Exercise instructions
1 – Answer these questions using the commentary on criticism of Israel below:
(a) Where was the conference on anti-Semitism at which Howard Gutman spoke held, and who sponsored it?
(b) At which conference did Hilary Clinton make her remarks?
(c) What legislation did Clinton claim endangered the process of democracy?
2 – In the commentary on criticism of Israel below, rewrite the paragraph beginning "Such mindless speech" more briefly, keeping its main facts.

Selected passage
....................

When it comes to spewing prejudicial views against Israel, there are all too many examples of this disturbing practice. Take, for instance, the much maligned remarks uttered last month by the U.S. Ambassador to Belgium, Howard Gutman. Speaking at a conference on anti-Semitism sponsored by the European Jewish Union in Brussels, Gutman insisted that recent European anti-Semitism was fueled by Israel’s delaying negotiations for a Palestinian state. While Gutman was widely castigated for his comments, the loathsome practice of blaming Israel for the hatred lobbed at her is all too common.
Such mindless speech may just be a case in point but then the same must be said for the words delivered by Secretary of State Hilary Clinton at this year’s Saban conference. Clinton openly expressed her concern for the future of Israel’s domestic democracy claiming that legislation introduced in the Knesset against radical left-wing NGOs endangered the process of democracy. Her comments rang out much to the chagrin of Israel’s die-hard politicians who live by that democracy each day.

....................

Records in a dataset
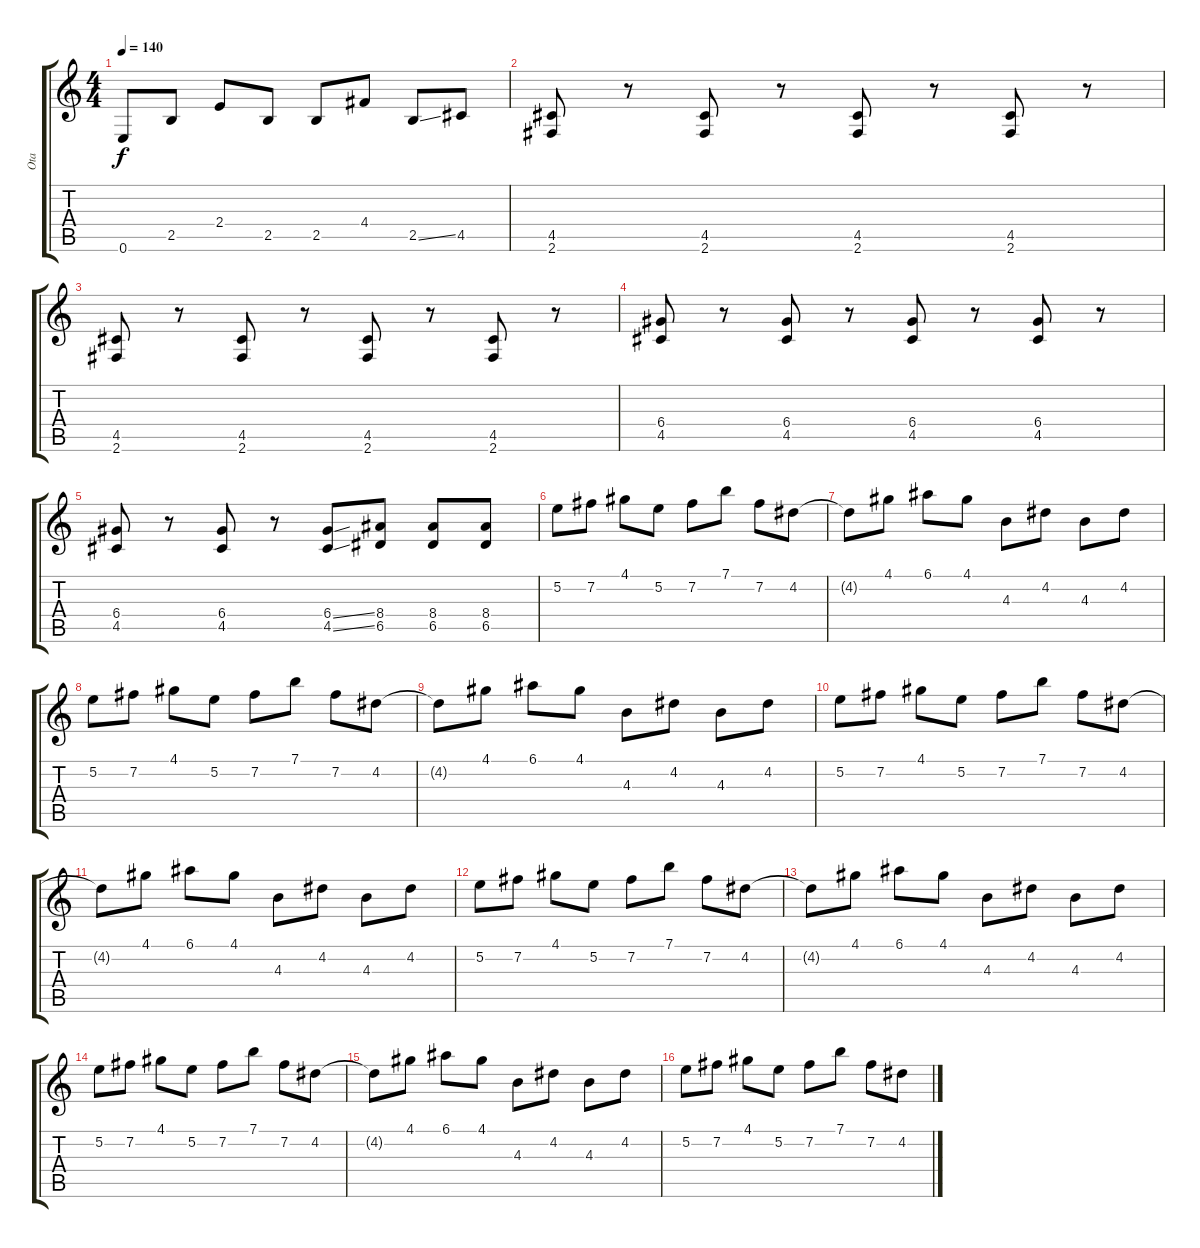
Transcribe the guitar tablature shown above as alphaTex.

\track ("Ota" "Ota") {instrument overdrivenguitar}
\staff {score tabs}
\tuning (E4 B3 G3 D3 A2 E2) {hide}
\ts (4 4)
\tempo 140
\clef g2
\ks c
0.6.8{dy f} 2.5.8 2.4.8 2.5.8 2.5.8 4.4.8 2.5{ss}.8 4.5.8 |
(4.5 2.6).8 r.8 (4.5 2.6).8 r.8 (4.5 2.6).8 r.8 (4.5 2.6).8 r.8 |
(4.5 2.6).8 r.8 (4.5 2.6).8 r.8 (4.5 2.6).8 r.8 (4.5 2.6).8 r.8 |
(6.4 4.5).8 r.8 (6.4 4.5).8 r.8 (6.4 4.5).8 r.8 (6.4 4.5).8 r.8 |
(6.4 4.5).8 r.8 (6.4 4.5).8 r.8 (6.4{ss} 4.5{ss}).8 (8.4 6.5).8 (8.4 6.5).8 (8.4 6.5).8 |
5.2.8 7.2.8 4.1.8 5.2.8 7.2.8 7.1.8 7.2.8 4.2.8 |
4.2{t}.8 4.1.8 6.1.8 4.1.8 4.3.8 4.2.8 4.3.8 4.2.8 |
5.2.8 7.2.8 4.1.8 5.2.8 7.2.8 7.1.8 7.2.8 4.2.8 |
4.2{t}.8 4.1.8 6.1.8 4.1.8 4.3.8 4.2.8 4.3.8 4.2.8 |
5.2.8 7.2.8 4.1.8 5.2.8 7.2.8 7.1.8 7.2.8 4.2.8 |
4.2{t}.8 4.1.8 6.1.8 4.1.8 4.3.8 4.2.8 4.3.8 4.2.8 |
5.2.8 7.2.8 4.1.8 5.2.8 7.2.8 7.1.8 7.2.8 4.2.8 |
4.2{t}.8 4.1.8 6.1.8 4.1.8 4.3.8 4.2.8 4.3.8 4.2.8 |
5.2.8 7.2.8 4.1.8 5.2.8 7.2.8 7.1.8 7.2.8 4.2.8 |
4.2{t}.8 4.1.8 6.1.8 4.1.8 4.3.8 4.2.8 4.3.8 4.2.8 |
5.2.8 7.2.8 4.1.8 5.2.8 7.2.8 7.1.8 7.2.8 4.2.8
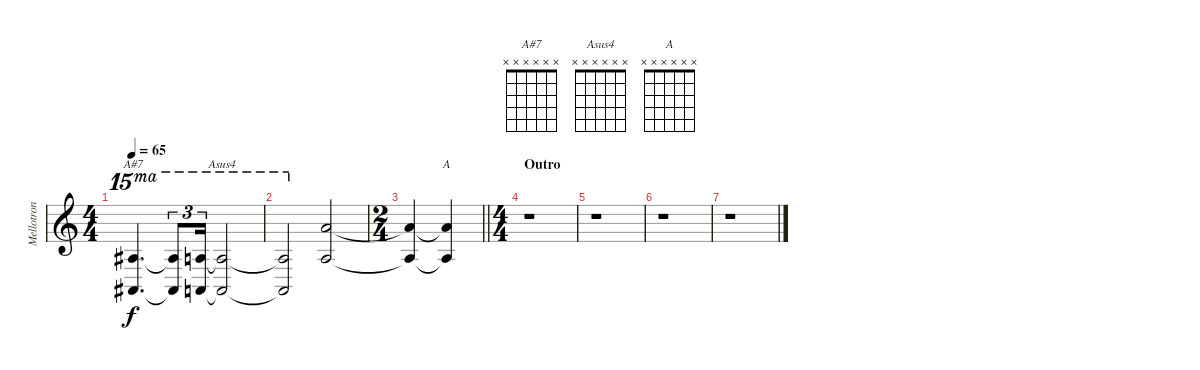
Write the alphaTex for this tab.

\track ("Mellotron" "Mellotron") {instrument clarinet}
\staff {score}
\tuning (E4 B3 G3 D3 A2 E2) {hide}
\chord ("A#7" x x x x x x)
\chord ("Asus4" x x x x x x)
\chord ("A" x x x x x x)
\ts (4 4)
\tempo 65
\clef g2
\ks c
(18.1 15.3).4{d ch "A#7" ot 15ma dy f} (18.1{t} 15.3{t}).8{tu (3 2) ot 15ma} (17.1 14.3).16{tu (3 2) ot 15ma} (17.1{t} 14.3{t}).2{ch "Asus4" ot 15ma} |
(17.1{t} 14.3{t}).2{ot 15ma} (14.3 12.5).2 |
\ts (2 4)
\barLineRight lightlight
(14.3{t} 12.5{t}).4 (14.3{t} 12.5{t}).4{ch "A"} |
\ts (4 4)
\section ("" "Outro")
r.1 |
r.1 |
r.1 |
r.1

....................

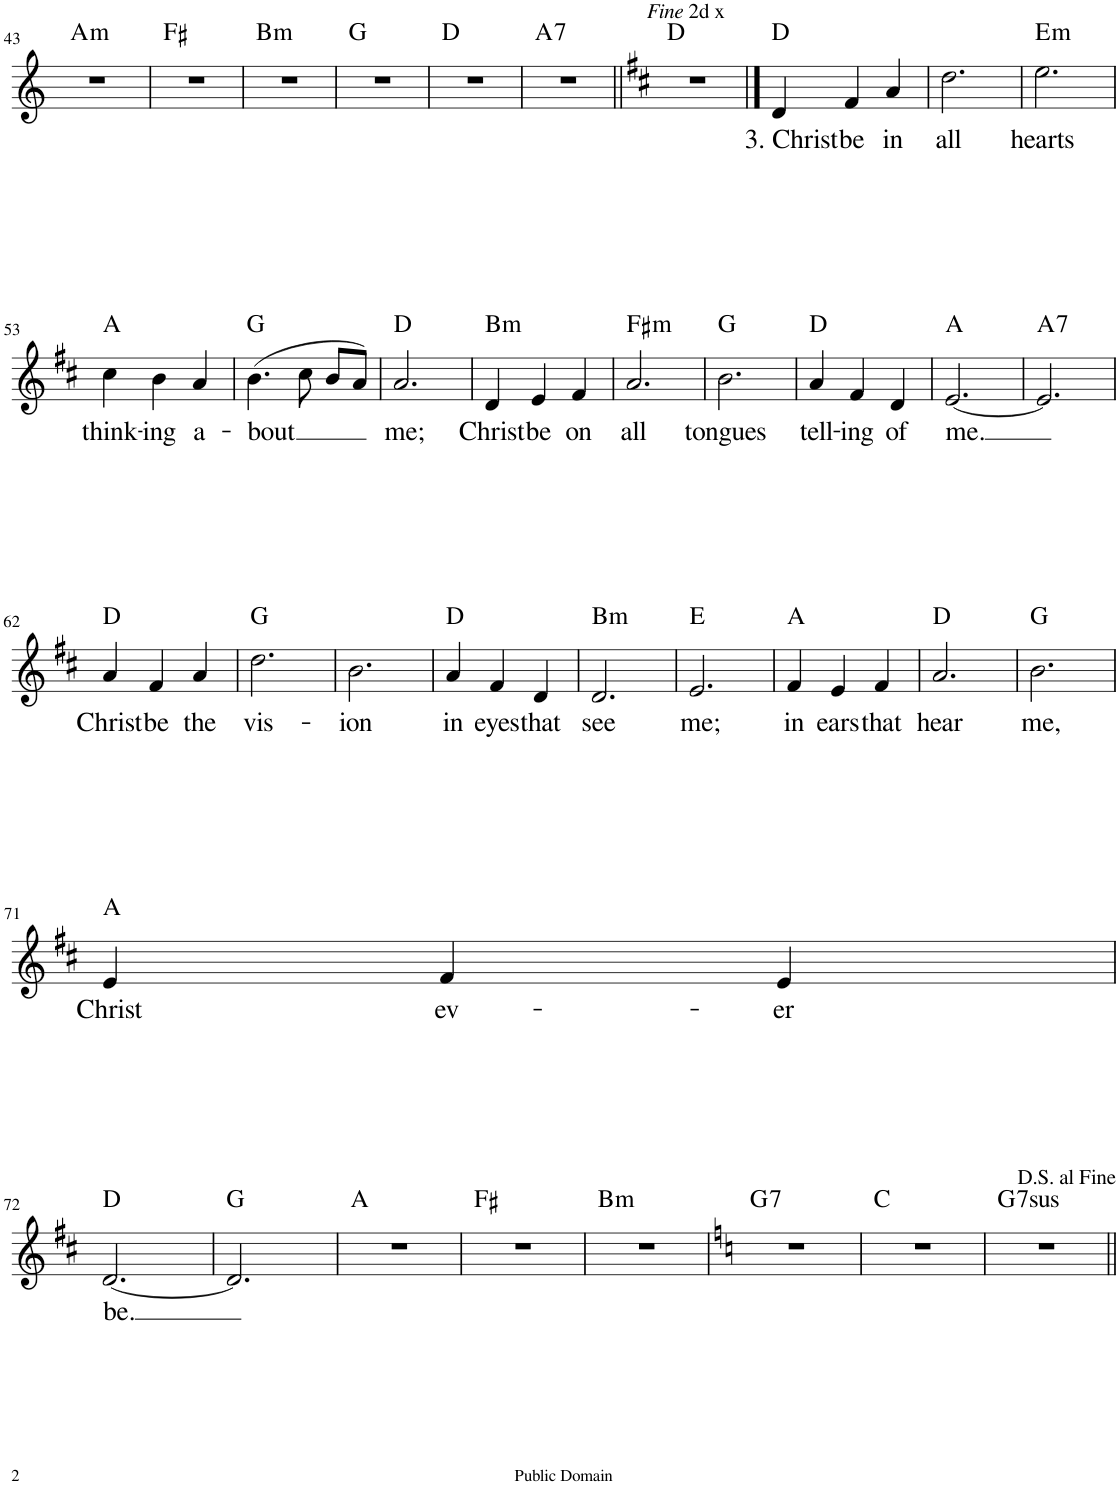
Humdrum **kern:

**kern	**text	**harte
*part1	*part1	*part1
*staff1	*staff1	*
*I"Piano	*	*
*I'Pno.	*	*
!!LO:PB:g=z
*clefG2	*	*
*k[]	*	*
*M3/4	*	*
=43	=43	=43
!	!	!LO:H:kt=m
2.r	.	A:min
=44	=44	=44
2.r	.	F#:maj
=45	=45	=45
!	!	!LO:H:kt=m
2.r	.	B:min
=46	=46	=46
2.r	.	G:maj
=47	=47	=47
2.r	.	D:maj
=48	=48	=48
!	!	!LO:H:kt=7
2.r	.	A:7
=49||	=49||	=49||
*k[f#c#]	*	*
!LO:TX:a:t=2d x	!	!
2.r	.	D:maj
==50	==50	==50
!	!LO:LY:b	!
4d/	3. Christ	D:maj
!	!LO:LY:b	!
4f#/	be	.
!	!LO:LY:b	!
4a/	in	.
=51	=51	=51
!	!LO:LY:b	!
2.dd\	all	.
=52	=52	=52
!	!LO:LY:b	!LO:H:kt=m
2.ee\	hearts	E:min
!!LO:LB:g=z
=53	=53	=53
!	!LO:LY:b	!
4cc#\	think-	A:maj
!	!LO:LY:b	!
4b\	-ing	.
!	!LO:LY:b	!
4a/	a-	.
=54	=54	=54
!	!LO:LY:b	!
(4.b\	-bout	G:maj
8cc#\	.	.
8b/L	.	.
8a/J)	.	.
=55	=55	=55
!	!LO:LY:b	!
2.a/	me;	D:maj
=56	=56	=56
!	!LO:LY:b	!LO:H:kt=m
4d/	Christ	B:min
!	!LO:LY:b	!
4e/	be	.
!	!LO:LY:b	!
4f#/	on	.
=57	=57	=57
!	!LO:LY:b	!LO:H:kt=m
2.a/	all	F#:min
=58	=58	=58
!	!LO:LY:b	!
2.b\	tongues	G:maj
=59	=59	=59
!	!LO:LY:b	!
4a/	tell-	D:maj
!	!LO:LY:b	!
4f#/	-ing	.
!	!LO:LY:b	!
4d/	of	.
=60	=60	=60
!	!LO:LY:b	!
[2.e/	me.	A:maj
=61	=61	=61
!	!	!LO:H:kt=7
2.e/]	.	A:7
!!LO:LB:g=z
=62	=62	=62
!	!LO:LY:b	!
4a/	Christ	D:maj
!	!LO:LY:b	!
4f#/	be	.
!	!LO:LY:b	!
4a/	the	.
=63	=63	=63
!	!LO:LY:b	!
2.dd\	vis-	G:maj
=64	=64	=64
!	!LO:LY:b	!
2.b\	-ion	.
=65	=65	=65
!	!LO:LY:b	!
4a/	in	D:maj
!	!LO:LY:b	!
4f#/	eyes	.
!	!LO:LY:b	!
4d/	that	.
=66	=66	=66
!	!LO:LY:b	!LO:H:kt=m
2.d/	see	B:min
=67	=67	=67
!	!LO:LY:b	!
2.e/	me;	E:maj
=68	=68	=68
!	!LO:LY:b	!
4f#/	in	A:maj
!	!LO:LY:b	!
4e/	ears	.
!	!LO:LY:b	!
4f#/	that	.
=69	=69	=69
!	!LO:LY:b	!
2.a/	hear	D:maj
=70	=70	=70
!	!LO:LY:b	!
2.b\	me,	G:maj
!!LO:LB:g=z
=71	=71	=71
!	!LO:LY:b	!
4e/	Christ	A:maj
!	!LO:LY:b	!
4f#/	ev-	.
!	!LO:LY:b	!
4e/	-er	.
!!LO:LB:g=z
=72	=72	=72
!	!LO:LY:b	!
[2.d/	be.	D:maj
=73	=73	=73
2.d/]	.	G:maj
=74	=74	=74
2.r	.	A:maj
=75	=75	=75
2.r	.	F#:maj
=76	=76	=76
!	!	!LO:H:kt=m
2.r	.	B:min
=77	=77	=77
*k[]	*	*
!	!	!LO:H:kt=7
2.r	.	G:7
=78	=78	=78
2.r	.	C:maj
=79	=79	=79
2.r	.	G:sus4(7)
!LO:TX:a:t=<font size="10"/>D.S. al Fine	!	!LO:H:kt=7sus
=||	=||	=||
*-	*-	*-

....................

Answers to each task
1 –
(a) It was held in Brussels and sponsored by the European Jewish Union.
(b) She made them at this year's Saban conference.
(c) She cited legislation introduced in the Knesset against radical left-wing NGOs.

2 – At this year's Saban conference, Secretary of State Hilary Clinton voiced concern for the future of Israel's domestic democracy. She claimed that Knesset legislation against radical left-wing NGOs endangered the democratic process, which angered Israel's die-hard politicians.